Exercise instructions » Print everything in the text about Japan's robotics plan from "As South Korea" down to "global technology market?", keeping every word and mark unchanged.

Reading text »
====

The primary differentiator here is the shift to a multimodal foundation model that can process language, video, images, and sensor data simultaneously. Traditional industrial robots operate on rigid, pre-programmed scripts that fail the moment an object is out of place or a human enters their path. This new physical AI is designed to actually interpret a room, allowing a robot to understand the difference between a cluttered restaurant table and a medical tray. By using data volunteered by manufacturers and participating firms, the model learns to adapt its movements in real-time based on sensory feedback rather than just following a set of coordinates. This evolution is what makes it possible for these machines to function in dynamic, unpredictable human environments like hospitals or kitchens.
Japan is framing this as a solution to its labor shortage; how realistic is the goal of deploying 10 million robots across 18 industries by 2040?
The target of 10 million robots is incredibly ambitious, but it is born out of a demographic necessity that Japan can no longer ignore. With an aging population and a historically tight migration policy, the country is facing a labor market that is simply running out of people to staff essential services. Japan isn’t starting from zero; they are building on years of highly specialized robotics expertise gained from elder care and the complex cleanup at Fukushima Daiichi. By targeting 18 specific sectors, including restaurants and medical care, they are attempting to turn a domestic survival strategy into an exportable technology suite. While the 2040 deadline is far off, the real test will be whether these robots can perform enough varied tasks to actually offset the millions of workers the economy is projected to lose.
As South Korea and other nations announce similar initiatives, what does this shift toward physical AI signify for the broader global technology market?
We are witnessing a pivot where the front lines of AI competition are moving from cloud-based contracts and text-generation models to the physical world of labor. When South Korea announced their own robotics push within twenty-four hours of Japan’s confirmation, it signaled that the world’s major manufacturers are now competing to see who can first bridge the gap between AI and physical labor. Japan is clearly trying to reclaim its status as a technological leader by focusing on “physical AI,” an area where its history in high-end manufacturing gives it a natural advantage over software-heavy firms in the West. This signifies a new era of industrial policy where national security and economic stability are tied directly to how many tasks a robot can perform without human oversight.
What is your forecast for the success of this national strategy given the high stakes involved?
My forecast is that the success of this plan will be decided within the next 24 months, based on whether Noetra can deliver its first usable model this fiscal year. If the initial version proves that a multimodal model can significantly reduce the need for manual programming in a restaurant or factory setting, private investment from firms like Fujitsu and Rakuten will likely flood in. However, if they fail to meet the first stage-gate review, the government’s trillion-yen ceiling will remain a theoretical figure, and the project may stall. Ultimately, I believe Japan’s unique pressure of a shrinking workforce will force a level of innovation that we haven’t seen in robotics since the first industrial arms hit factory floors decades ago.

====

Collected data
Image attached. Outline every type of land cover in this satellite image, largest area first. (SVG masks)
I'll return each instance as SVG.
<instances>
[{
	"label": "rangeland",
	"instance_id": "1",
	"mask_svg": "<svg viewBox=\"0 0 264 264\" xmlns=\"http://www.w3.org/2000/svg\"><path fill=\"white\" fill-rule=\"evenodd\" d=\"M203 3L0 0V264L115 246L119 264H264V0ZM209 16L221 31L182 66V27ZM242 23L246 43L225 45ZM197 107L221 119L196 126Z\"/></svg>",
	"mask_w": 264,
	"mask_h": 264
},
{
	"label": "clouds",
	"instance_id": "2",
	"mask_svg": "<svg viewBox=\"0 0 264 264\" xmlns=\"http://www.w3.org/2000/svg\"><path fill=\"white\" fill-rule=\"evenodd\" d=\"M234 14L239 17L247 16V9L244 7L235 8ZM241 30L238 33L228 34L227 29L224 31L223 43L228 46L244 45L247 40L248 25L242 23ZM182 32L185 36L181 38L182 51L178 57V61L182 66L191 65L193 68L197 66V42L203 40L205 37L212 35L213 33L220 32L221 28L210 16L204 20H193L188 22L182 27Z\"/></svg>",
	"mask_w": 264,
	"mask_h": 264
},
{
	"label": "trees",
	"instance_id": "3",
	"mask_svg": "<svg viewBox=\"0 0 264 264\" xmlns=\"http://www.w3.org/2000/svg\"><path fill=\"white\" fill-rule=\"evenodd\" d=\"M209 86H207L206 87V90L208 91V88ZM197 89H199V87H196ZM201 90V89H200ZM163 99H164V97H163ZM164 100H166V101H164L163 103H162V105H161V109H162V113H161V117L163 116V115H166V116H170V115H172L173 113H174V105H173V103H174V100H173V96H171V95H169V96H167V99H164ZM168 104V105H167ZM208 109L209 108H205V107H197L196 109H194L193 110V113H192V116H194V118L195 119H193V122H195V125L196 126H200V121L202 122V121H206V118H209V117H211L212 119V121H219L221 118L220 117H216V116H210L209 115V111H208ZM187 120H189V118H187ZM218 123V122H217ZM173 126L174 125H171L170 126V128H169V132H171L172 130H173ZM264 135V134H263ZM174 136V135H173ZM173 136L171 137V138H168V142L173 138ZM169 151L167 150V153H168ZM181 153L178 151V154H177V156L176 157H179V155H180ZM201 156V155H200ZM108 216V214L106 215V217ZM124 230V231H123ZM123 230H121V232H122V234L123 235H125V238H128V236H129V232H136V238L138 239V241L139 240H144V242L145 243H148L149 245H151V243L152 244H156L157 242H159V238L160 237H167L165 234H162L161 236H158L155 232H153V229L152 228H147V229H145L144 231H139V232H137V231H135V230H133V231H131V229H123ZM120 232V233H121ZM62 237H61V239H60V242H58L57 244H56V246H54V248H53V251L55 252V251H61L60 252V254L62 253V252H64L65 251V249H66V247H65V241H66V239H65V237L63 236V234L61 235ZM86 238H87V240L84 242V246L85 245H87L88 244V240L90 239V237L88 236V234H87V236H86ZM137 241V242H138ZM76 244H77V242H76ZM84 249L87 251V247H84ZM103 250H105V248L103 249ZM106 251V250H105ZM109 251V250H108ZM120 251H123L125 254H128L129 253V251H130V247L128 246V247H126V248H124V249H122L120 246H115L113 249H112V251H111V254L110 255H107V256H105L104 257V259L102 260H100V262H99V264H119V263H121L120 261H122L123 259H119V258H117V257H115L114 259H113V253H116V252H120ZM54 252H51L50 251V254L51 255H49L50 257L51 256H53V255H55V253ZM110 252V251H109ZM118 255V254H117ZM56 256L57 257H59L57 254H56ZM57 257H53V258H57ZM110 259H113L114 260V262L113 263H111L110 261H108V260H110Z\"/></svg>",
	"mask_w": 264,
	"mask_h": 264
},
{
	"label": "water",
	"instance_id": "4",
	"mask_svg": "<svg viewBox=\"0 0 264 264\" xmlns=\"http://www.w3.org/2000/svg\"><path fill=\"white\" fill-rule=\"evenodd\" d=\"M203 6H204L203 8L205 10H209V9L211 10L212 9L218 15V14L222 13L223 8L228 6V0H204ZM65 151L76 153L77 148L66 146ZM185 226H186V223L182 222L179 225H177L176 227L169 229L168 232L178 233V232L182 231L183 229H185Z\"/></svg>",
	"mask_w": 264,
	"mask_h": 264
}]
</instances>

====

Your solution »
As South Korea and other nations announce similar initiatives, what does this shift toward physical AI signify for the broader global technology market?